Prices vary, but don’t go looking for price tags. There are none.

“I don’t want to have a store feeling, and I just kind of know (the prices),” Martin said. “I’ll check Craigslist, I know what other shops are selling them for.”

About 200 children have worked at Second Life Bikes this year alone. Some put in a few hours, never to be seen again. Others, like Woods and Dajon Williams, are determined to get that free bike.

A volunteer rides a miniature bike at Second Life Bikes.

“When I get my bike,” said the 11-year-old Williams, thinking ahead, “I can come here and fix it.”

The volunteers include Pitzer, by day a bike mechanic, by night a sound man at The Saint, a local club. There is Pete Leather, a self-described “company restructuring victim” who can be found here in the middle of the night repairing bikes. And Nathan Muniz, a veteran who calls the work his personal “rehab,” instead of “just collecting my check and vegetating.’’

And then there is “Miss Kerri,” who may be fun but is no pushover.

“All the time you spend here sitting on the couch, you need to be fixing bikes,” she playfully scolded one teen.

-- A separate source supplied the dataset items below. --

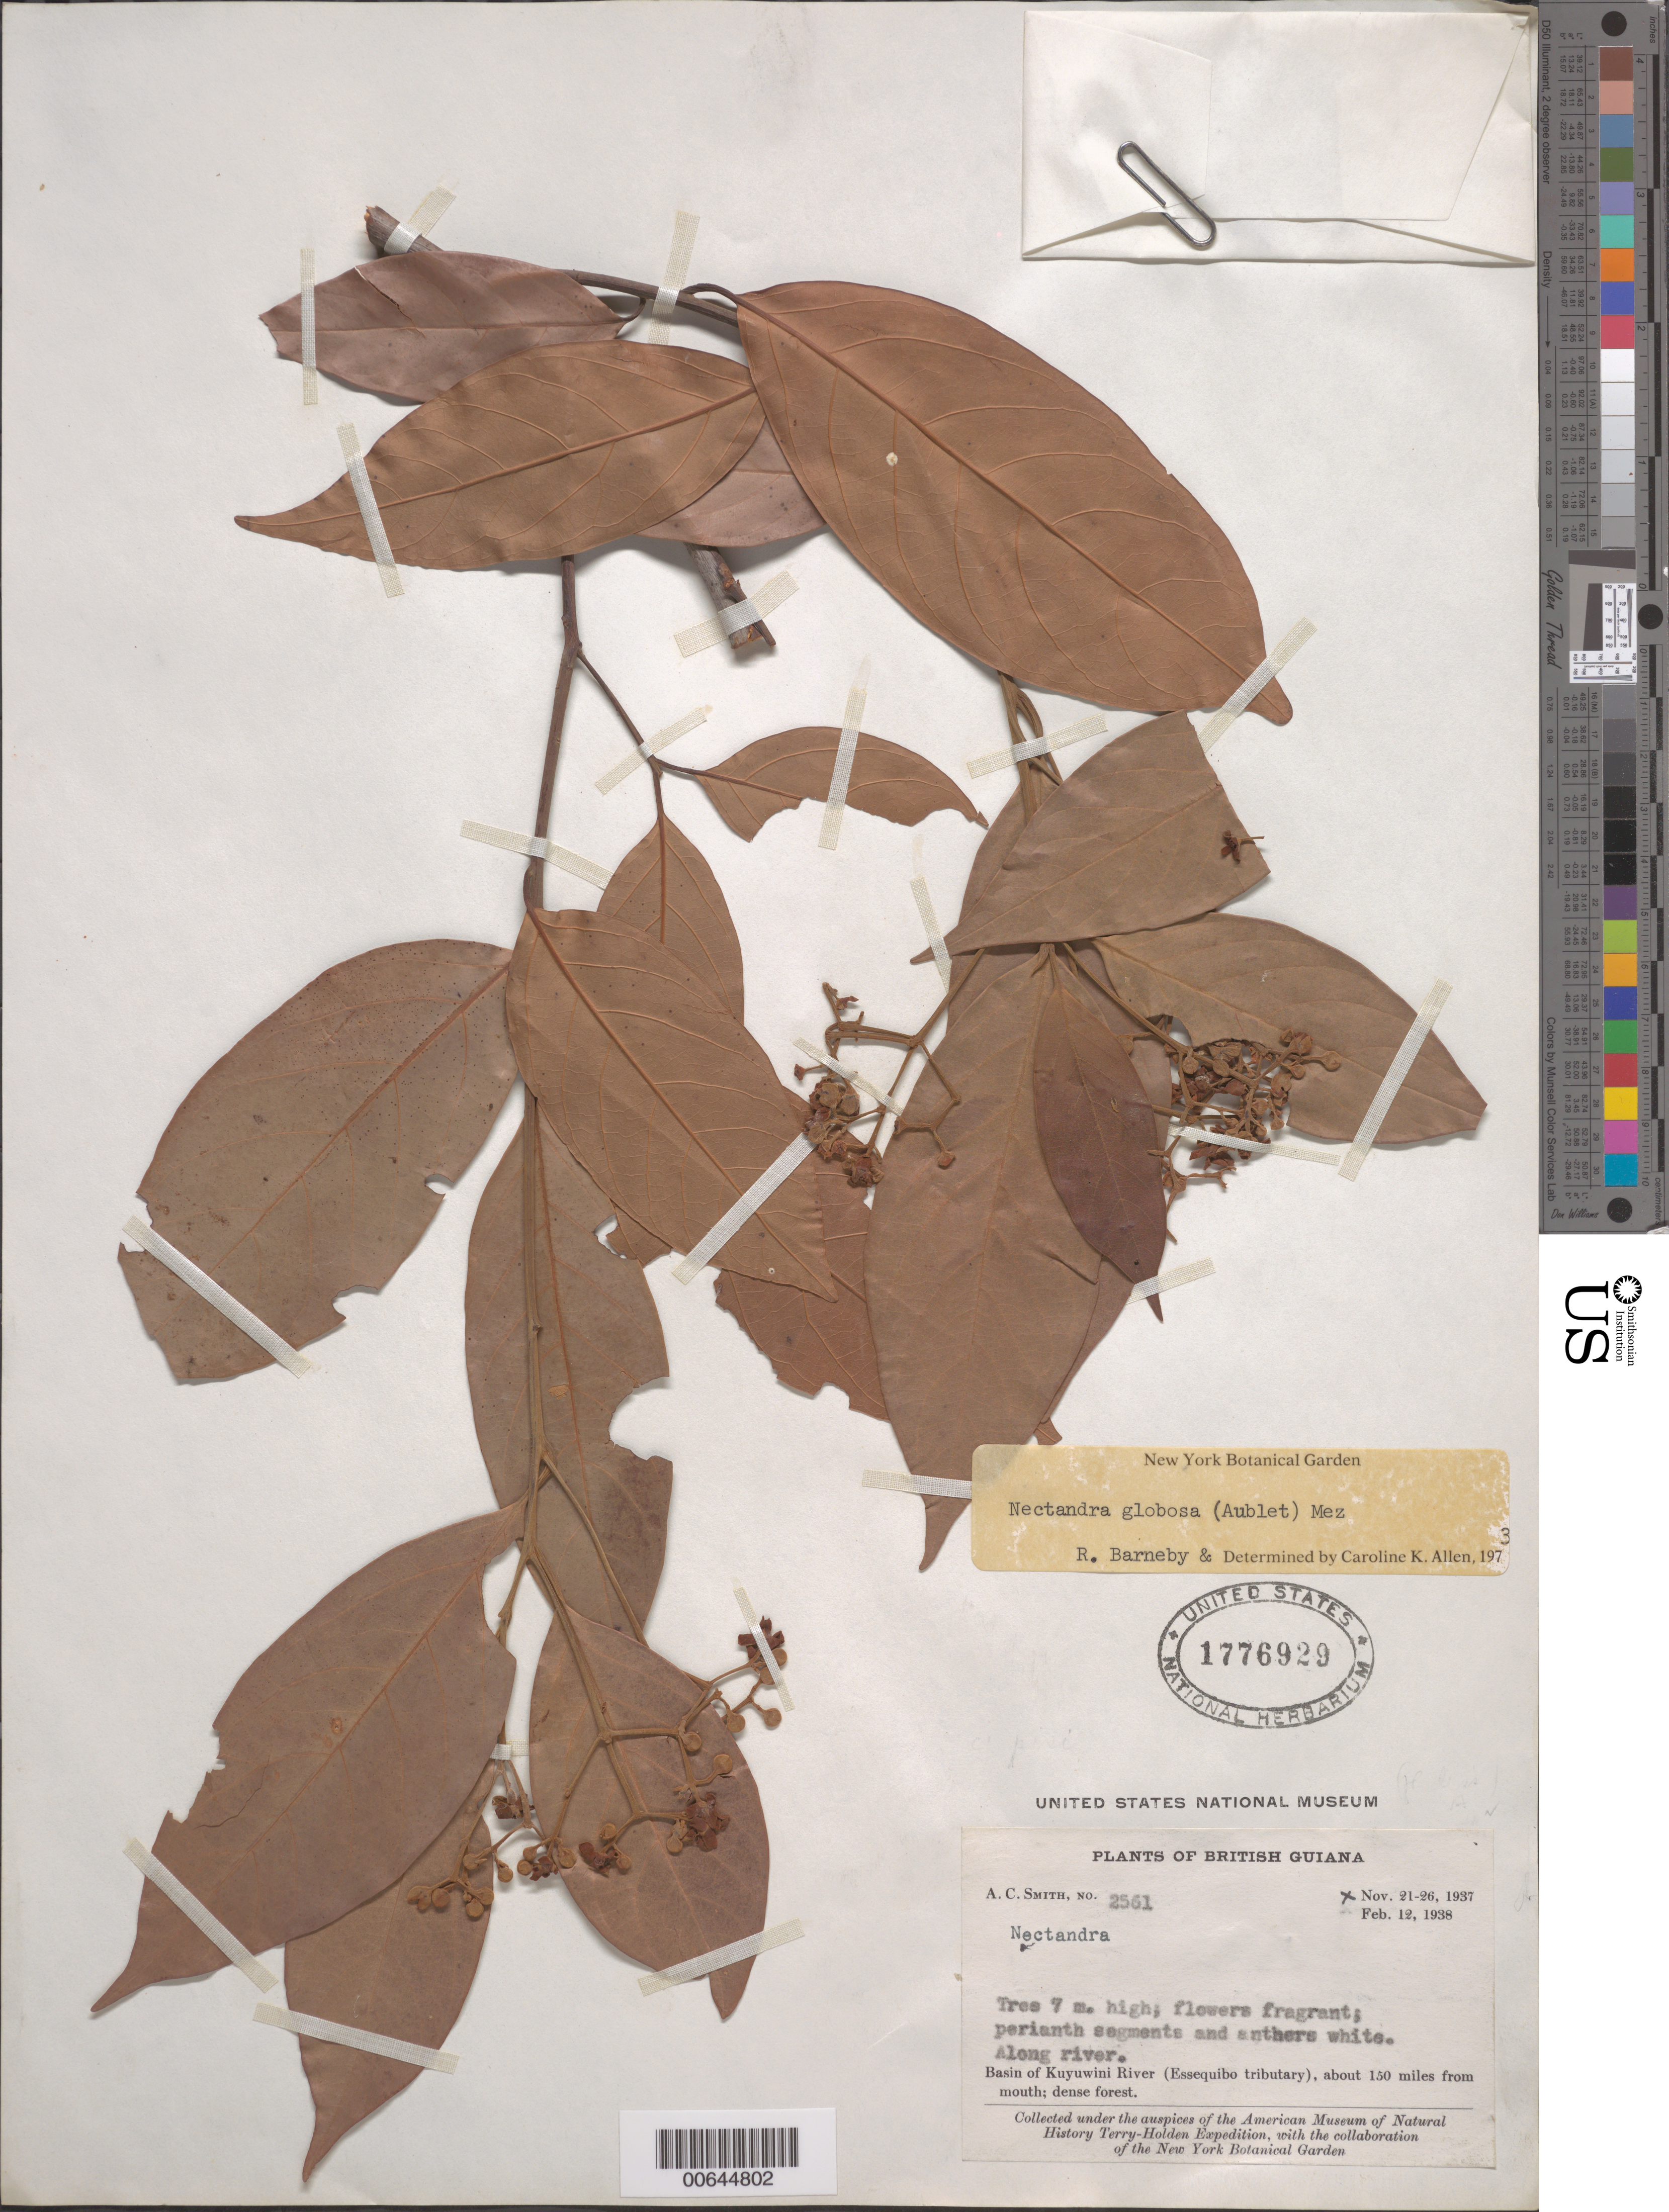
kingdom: Plantae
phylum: Tracheophyta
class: Magnoliopsida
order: Laurales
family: Lauraceae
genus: Nectandra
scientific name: Nectandra globosa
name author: (Aubl.) Mez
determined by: Allen, C. K.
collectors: A. C. Smith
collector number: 2561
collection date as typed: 21-Nov-37 to 26-Nov-37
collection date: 1937-11-21/1937-11-26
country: Guyana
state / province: U. Takutu-U. Essequibo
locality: Kuyuwini River Basin (Essequibo River tributary), about 150 mi. from mouth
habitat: Dense forest along river.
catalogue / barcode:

But Second Life Bikes is more than a bike shop, or after-school diversion for kids. Martin recently held a bike-riding class in the parking lot at the Windmill, across the street, and she wants to hold more. Most of her charges are boys; she’d like to get more girls involved by starting a girls’ bike club. She envisions classes on health and nutrition, and maybe at some point would turn over part of the space to bike- or environmentally related micro-businesses.

“There’s a bigger picture here,” Martin said.

Second Life Bikes has become a hot property: Martin has received calls from Girl Scout troops, Big Brothers Big Sisters, Rotary clubs, even parole officers.

“People want to be a part of this,” she said.

Martin, meanwhile, has become a familiar face around town.

“I can’t go anywhere without, ‘Bike Lady, the bike’s great,’ or ‘Bike Lady, it’s making a noise,’ ” she said, smiling.